Chung was sent by Hwang Kee, in the fifth wave of Korean martial arts masters, to the United States on June 13, 1969. His American sponsor was Dale Drouillard, the second American to be recognized as a Cho Dan by Hwang. As a new arrival to the United States, Chung instructed at (Jae-joon) Kim's Karate School in Grand River, Michigan. As representative of the dojang, he traveled the country and sparred with Mariano Estioko (the second American to become a Cho Dan in the Moo Duk Kwan), David Praim, Russell Hanke, Pat E. Johnson, and hundreds of others, with losing one match. In addition to building a tremendous reputation worldwide as a ruthless fighter, Chung gained renown for his mental toughness, often performing demonstrations such as lifting large buckets of water using needles pierced in his arms and neck - while standing on broken glass, or having a car drive onto his chest. As his reputation grew, he gained many friendships with martial arts pioneers in the United States during the 1970s, including Sang Kyu Shim, Kang Uk Lee, Bong-soo Han, Jhoon Rhee, Mike Stone, and Chuck Norris.

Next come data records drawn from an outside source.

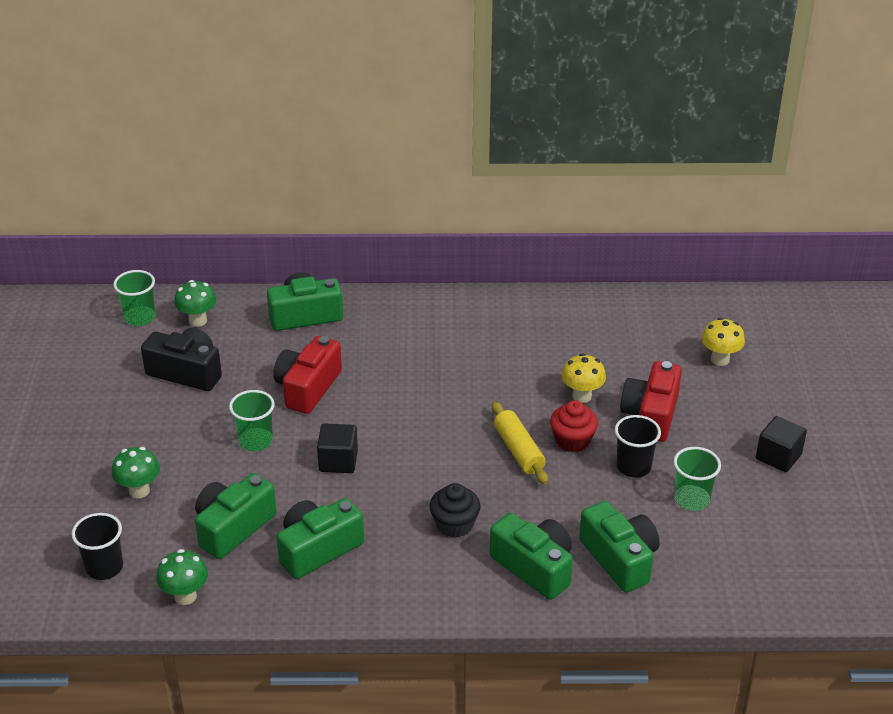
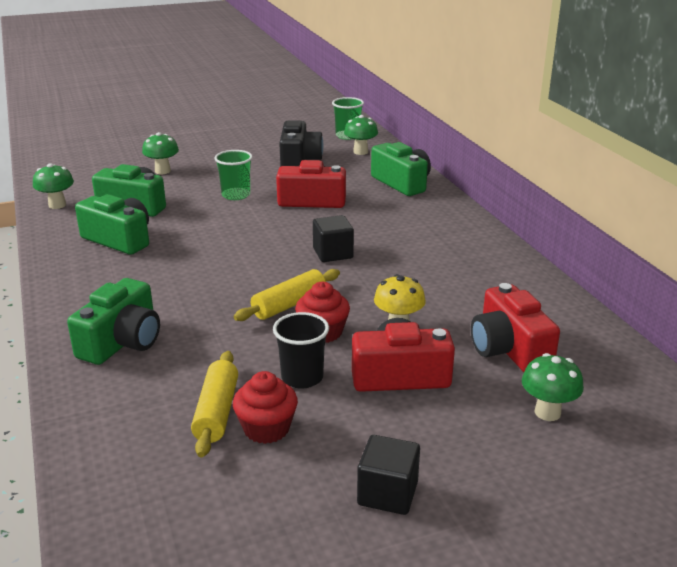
camera: 70 degrees right, 10 degrees down
(104, 567) = (82, 176): black cup -> none
(338, 461) = (229, 228): black cube -> black cube (333, 253)
(454, 524) = (169, 291): black cupcake -> none
(620, 559) = (148, 392): green camera -> none
(638, 350) = (509, 349): none -> red camera
(662, 523) = (217, 412): none -> yellow rolling pin
(691, 499) = (266, 428): green cup -> red cupcake
(720, 359) = (547, 412): yellow mushroom -> green mushroom

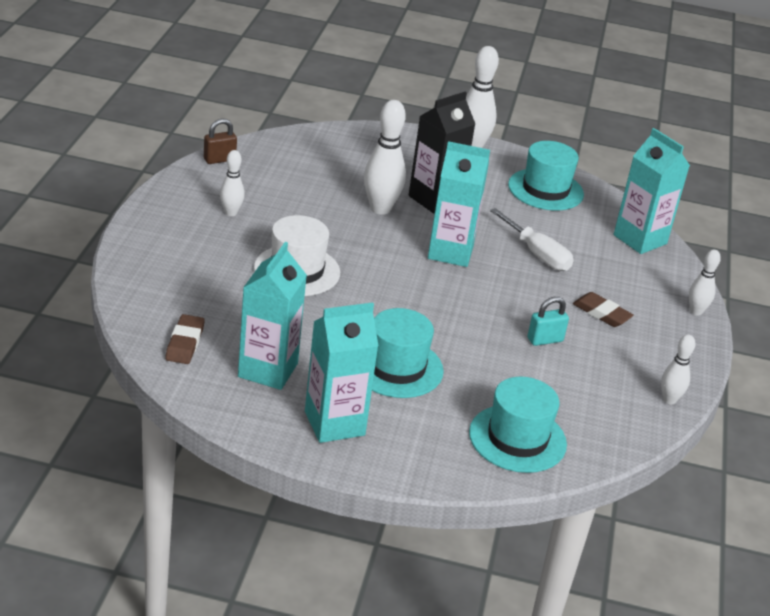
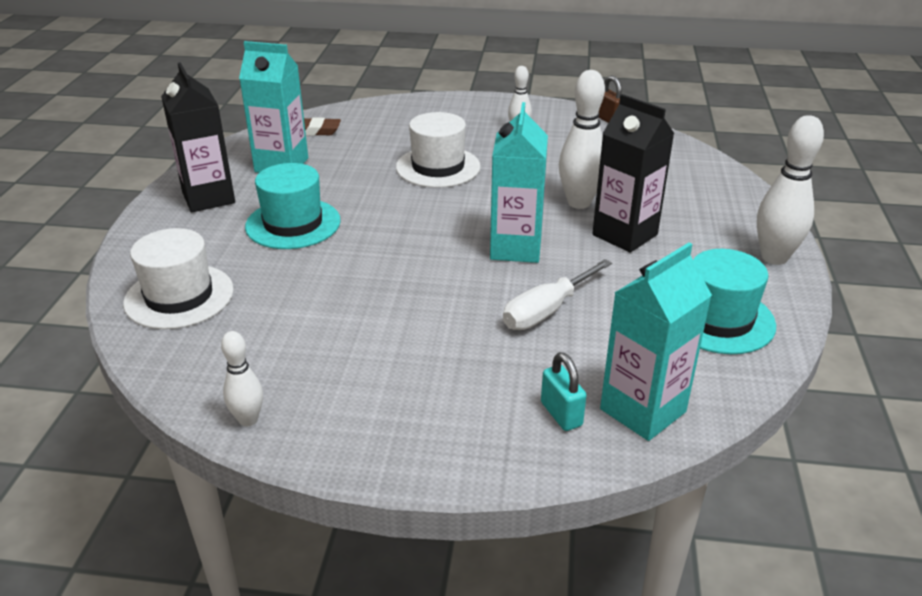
camera: 90 degrees right, 0 degrees up
(334, 423) = (208, 198): turquoise carton -> black carton
(517, 438) = (179, 296): turquoise hat -> white hat
(545, 340) = (359, 316): turquoise padlock -> turquoise padlock (561, 414)
(601, 313) = (430, 364): brown eraser -> none
(696, 311) = (467, 464): white bowling pin -> none

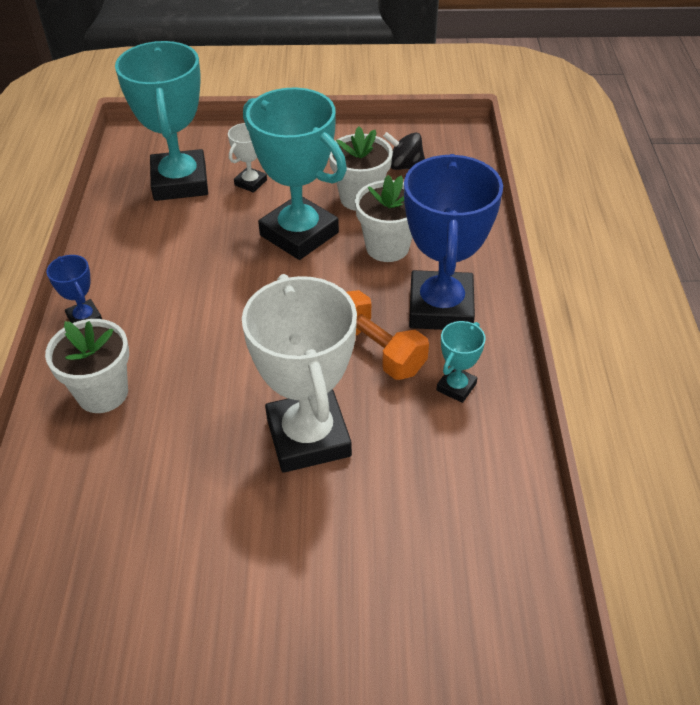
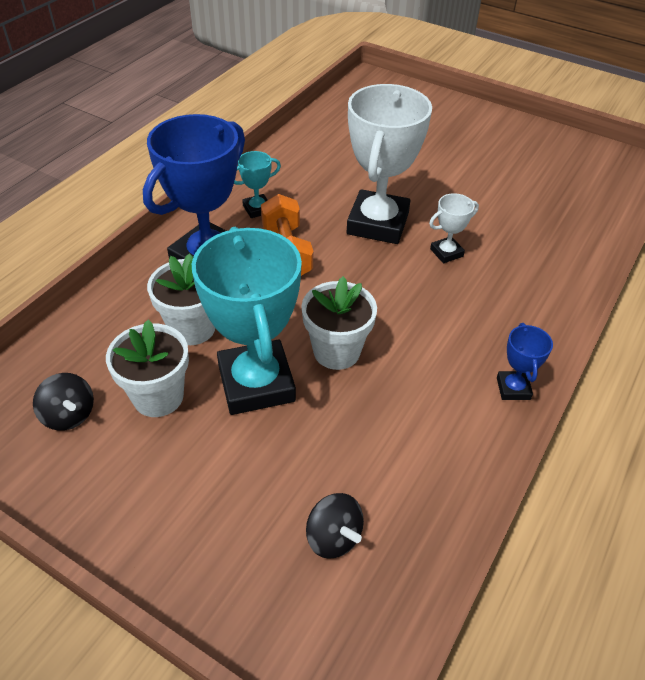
camera: 150 degrees left, 0 degrees up
(102, 393) = (514, 313): white flower pot -> white flower pot (336, 351)
(180, 182) = (333, 537): turquoise trophy -> black spinning top
(250, 183) = (251, 486): white trophy -> white trophy (446, 253)

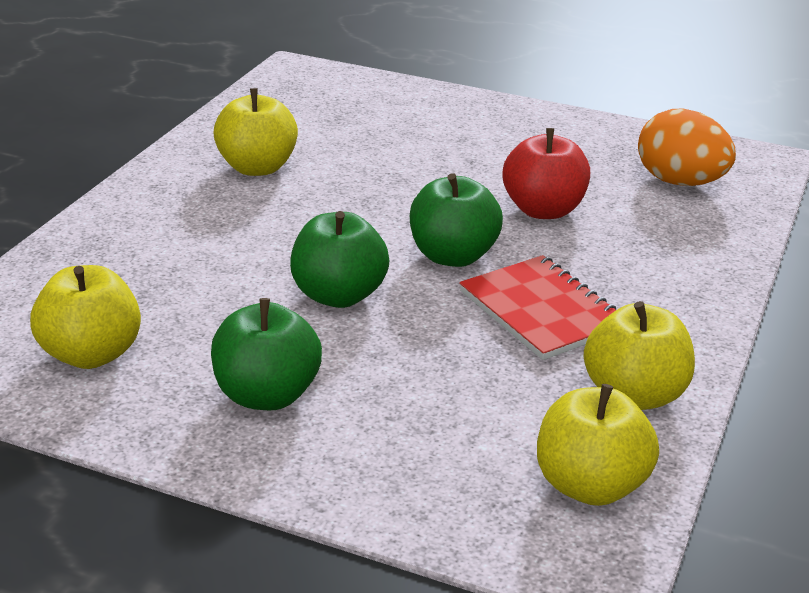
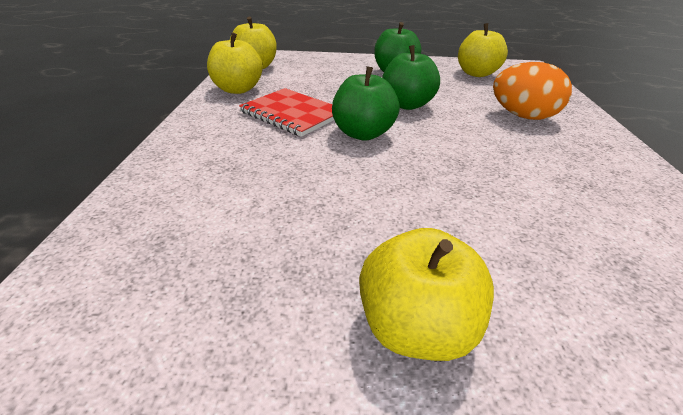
camera: 160 degrees right, 5 degrees up
(257, 168) = (578, 175): yellow apple -> yellow apple (415, 326)
(543, 210) = (316, 182): red apple -> none
(680, 182) = (171, 253): orange egg -> orange egg (522, 116)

==Development of the system==
In September 1972, Chung moved to Kalamazoo, Michigan where he opened a dojang, teaching his own form of mixed martial arts - combining Taekwondo, Tang Soo Do, Hapkido, Moo Sool Gi, and Ki Gon - entitled Moo Sool Do (Martial Arts United). He has authored and published several training books in the Moo Sool Do system, and has continued to teach in Kalamazoo, as well as through other satellite dojangs, for more than forty years.

Chung was the thirty-third grandmaster to introduce Taekwondo, Hapkido, and Tang Soo Do to Bermuda in the early 1980s, through one of his students, David Avery. In addition, Chung teaches Moo Sool Do martial arts physical education classes at both Western Michigan University and Kalamazoo College.

He has served as vice president of the Michigan Tae Kwon Do Association, as a certified (Level 1) International Referee with both the World Taekwondo Federation and the United States Taekwondo Union, and as a member of the U.S.A.T. (Olympic National Governing Body) Martial Arts Commission. He has also been named Master Instructor of the Year several times by the Pan American Moo Duk Kwan Society. As one of the highest-ranking black belts in the United States, Chung was selected to serve on the testing panel and present Chuck Norris with his 7th dan black belt.
He founded and has sponsored for 22 years, the Michigan Cup International Martial Arts Championships, a competitive forms and sparring tournament held annually in Battle Creek, Michigan.

==Awards and honors==
- 1984 - Presented with the "Keys To The City Of Miami, Florida" by Mayor Maurice Ferre, in recognition of his contributions to the martial arts.
- 1993 - 9th dan Grandmaster certification Kukkiwon - World Taekwondo Federation.
- 2000 - 9th dan Grandmaster certification Tang Soo Do - Moo Duk Kwan.
- 2003 - 9th dan Grandmaster certification Korea Hapkido Federation.
- 2007 - Enshrined in the Taekwondo Hall of Fame.
- 2008 - Selected to the Kukkiwon Advisory Council by organization President Dr. Un Yong Kim.
- 2009 - Awarded the Outstanding Educational Leadership Award (Hall of Fame) by Martial Arts World.
- 2010 - Inducted into the U.S. Taekwondo Grandmasters Hall of Fame for Lifetime Achievement.
- 2013 - Honorary 10th dan - Moo Sool Do (Martial Arts United).